* [Dataset entries]
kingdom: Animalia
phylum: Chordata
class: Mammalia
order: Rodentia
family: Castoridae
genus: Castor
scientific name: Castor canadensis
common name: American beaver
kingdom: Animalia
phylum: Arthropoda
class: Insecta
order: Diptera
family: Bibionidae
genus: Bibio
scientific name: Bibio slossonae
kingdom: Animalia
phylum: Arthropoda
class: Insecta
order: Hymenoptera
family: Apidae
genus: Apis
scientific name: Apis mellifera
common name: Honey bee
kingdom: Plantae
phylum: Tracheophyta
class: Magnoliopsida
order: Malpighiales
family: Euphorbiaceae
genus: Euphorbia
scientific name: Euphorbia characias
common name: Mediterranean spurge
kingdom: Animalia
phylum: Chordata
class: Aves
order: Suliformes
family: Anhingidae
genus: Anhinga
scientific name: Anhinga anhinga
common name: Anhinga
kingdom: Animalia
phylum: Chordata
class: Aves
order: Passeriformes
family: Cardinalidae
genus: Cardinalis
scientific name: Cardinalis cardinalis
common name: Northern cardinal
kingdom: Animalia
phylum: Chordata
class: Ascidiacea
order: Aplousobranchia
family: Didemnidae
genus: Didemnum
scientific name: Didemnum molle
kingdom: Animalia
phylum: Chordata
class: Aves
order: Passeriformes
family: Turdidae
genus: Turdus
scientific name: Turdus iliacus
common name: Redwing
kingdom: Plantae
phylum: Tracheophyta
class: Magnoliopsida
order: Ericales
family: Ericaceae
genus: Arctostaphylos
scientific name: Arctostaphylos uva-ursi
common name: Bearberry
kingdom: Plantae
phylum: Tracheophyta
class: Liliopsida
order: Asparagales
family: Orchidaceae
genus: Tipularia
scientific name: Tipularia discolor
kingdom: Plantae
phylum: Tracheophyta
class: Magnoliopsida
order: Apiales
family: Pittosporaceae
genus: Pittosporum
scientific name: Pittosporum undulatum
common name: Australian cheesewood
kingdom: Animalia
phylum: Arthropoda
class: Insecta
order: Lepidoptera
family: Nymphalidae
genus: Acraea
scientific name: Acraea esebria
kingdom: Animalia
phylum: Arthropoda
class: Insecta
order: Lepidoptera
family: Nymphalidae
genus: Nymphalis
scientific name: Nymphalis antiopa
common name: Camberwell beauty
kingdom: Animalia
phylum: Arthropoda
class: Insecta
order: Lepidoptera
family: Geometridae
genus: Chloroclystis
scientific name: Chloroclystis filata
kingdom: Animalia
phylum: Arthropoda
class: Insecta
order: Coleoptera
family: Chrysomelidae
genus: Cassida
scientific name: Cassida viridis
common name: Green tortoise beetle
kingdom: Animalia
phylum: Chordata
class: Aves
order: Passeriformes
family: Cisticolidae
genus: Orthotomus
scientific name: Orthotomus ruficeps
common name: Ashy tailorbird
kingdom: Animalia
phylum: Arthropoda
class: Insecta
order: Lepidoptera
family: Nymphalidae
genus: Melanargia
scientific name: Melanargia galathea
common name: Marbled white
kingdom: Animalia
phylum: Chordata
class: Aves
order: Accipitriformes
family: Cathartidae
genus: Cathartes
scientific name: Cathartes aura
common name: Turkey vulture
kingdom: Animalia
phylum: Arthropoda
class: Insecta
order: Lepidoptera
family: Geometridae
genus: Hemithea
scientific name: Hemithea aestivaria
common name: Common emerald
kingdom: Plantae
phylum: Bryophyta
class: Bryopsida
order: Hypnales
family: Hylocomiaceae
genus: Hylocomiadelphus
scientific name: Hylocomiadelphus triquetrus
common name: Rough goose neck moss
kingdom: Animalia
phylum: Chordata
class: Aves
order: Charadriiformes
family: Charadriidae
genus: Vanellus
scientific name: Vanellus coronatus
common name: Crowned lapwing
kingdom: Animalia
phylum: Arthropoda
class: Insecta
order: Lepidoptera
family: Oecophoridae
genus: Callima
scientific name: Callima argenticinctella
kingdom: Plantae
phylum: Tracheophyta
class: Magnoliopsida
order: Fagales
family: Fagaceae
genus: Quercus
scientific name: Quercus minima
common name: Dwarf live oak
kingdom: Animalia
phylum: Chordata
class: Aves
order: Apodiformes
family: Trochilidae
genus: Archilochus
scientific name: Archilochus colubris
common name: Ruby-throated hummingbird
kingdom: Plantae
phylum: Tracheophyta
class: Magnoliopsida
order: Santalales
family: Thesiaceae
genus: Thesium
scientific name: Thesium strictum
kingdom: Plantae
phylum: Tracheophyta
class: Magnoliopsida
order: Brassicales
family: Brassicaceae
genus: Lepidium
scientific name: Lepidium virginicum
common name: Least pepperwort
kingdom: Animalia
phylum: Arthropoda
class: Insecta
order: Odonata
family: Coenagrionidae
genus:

* [EXERCISE INSTRUCTIONS]
Can you rewrite all the items with every "common name" swapped for "vernacular name", keeping everything else the same?

* [OUTPUT]
kingdom: Animalia
phylum: Chordata
class: Mammalia
order: Rodentia
family: Castoridae
genus: Castor
scientific name: Castor canadensis
vernacular name: American beaver
kingdom: Animalia
phylum: Arthropoda
class: Insecta
order: Diptera
family: Bibionidae
genus: Bibio
scientific name: Bibio slossonae
kingdom: Animalia
phylum: Arthropoda
class: Insecta
order: Hymenoptera
family: Apidae
genus: Apis
scientific name: Apis mellifera
vernacular name: Honey bee
kingdom: Plantae
phylum: Tracheophyta
class: Magnoliopsida
order: Malpighiales
family: Euphorbiaceae
genus: Euphorbia
scientific name: Euphorbia characias
vernacular name: Mediterranean spurge
kingdom: Animalia
phylum: Chordata
class: Aves
order: Suliformes
family: Anhingidae
genus: Anhinga
scientific name: Anhinga anhinga
vernacular name: Anhinga
kingdom: Animalia
phylum: Chordata
class: Aves
order: Passeriformes
family: Cardinalidae
genus: Cardinalis
scientific name: Cardinalis cardinalis
vernacular name: Northern cardinal
kingdom: Animalia
phylum: Chordata
class: Ascidiacea
order: Aplousobranchia
family: Didemnidae
genus: Didemnum
scientific name: Didemnum molle
kingdom: Animalia
phylum: Chordata
class: Aves
order: Passeriformes
family: Turdidae
genus: Turdus
scientific name: Turdus iliacus
vernacular name: Redwing
kingdom: Plantae
phylum: Tracheophyta
class: Magnoliopsida
order: Ericales
family: Ericaceae
genus: Arctostaphylos
scientific name: Arctostaphylos uva-ursi
vernacular name: Bearberry
kingdom: Plantae
phylum: Tracheophyta
class: Liliopsida
order: Asparagales
family: Orchidaceae
genus: Tipularia
scientific name: Tipularia discolor
kingdom: Plantae
phylum: Tracheophyta
class: Magnoliopsida
order: Apiales
family: Pittosporaceae
genus: Pittosporum
scientific name: Pittosporum undulatum
vernacular name: Australian cheesewood
kingdom: Animalia
phylum: Arthropoda
class: Insecta
order: Lepidoptera
family: Nymphalidae
genus: Acraea
scientific name: Acraea esebria
kingdom: Animalia
phylum: Arthropoda
class: Insecta
order: Lepidoptera
family: Nymphalidae
genus: Nymphalis
scientific name: Nymphalis antiopa
vernacular name: Camberwell beauty
kingdom: Animalia
phylum: Arthropoda
class: Insecta
order: Lepidoptera
family: Geometridae
genus: Chloroclystis
scientific name: Chloroclystis filata
kingdom: Animalia
phylum: Arthropoda
class: Insecta
order: Coleoptera
family: Chrysomelidae
genus: Cassida
scientific name: Cassida viridis
vernacular name: Green tortoise beetle
kingdom: Animalia
phylum: Chordata
class: Aves
order: Passeriformes
family: Cisticolidae
genus: Orthotomus
scientific name: Orthotomus ruficeps
vernacular name: Ashy tailorbird
kingdom: Animalia
phylum: Arthropoda
class: Insecta
order: Lepidoptera
family: Nymphalidae
genus: Melanargia
scientific name: Melanargia galathea
vernacular name: Marbled white
kingdom: Animalia
phylum: Chordata
class: Aves
order: Accipitriformes
family: Cathartidae
genus: Cathartes
scientific name: Cathartes aura
vernacular name: Turkey vulture
kingdom: Animalia
phylum: Arthropoda
class: Insecta
order: Lepidoptera
family: Geometridae
genus: Hemithea
scientific name: Hemithea aestivaria
vernacular name: Common emerald
kingdom: Plantae
phylum: Bryophyta
class: Bryopsida
order: Hypnales
family: Hylocomiaceae
genus: Hylocomiadelphus
scientific name: Hylocomiadelphus triquetrus
vernacular name: Rough goose neck moss
kingdom: Animalia
phylum: Chordata
class: Aves
order: Charadriiformes
family: Charadriidae
genus: Vanellus
scientific name: Vanellus coronatus
vernacular name: Crowned lapwing
kingdom: Animalia
phylum: Arthropoda
class: Insecta
order: Lepidoptera
family: Oecophoridae
genus: Callima
scientific name: Callima argenticinctella
kingdom: Plantae
phylum: Tracheophyta
class: Magnoliopsida
order: Fagales
family: Fagaceae
genus: Quercus
scientific name: Quercus minima
vernacular name: Dwarf live oak
kingdom: Animalia
phylum: Chordata
class: Aves
order: Apodiformes
family: Trochilidae
genus: Archilochus
scientific name: Archilochus colubris
vernacular name: Ruby-throated hummingbird
kingdom: Plantae
phylum: Tracheophyta
class: Magnoliopsida
order: Santalales
family: Thesiaceae
genus: Thesium
scientific name: Thesium strictum
kingdom: Plantae
phylum: Tracheophyta
class: Magnoliopsida
order: Brassicales
family: Brassicaceae
genus: Lepidium
scientific name: Lepidium virginicum
vernacular name: Least pepperwort
kingdom: Animalia
phylum: Arthropoda
class: Insecta
order: Odonata
family: Coenagrionidae
genus:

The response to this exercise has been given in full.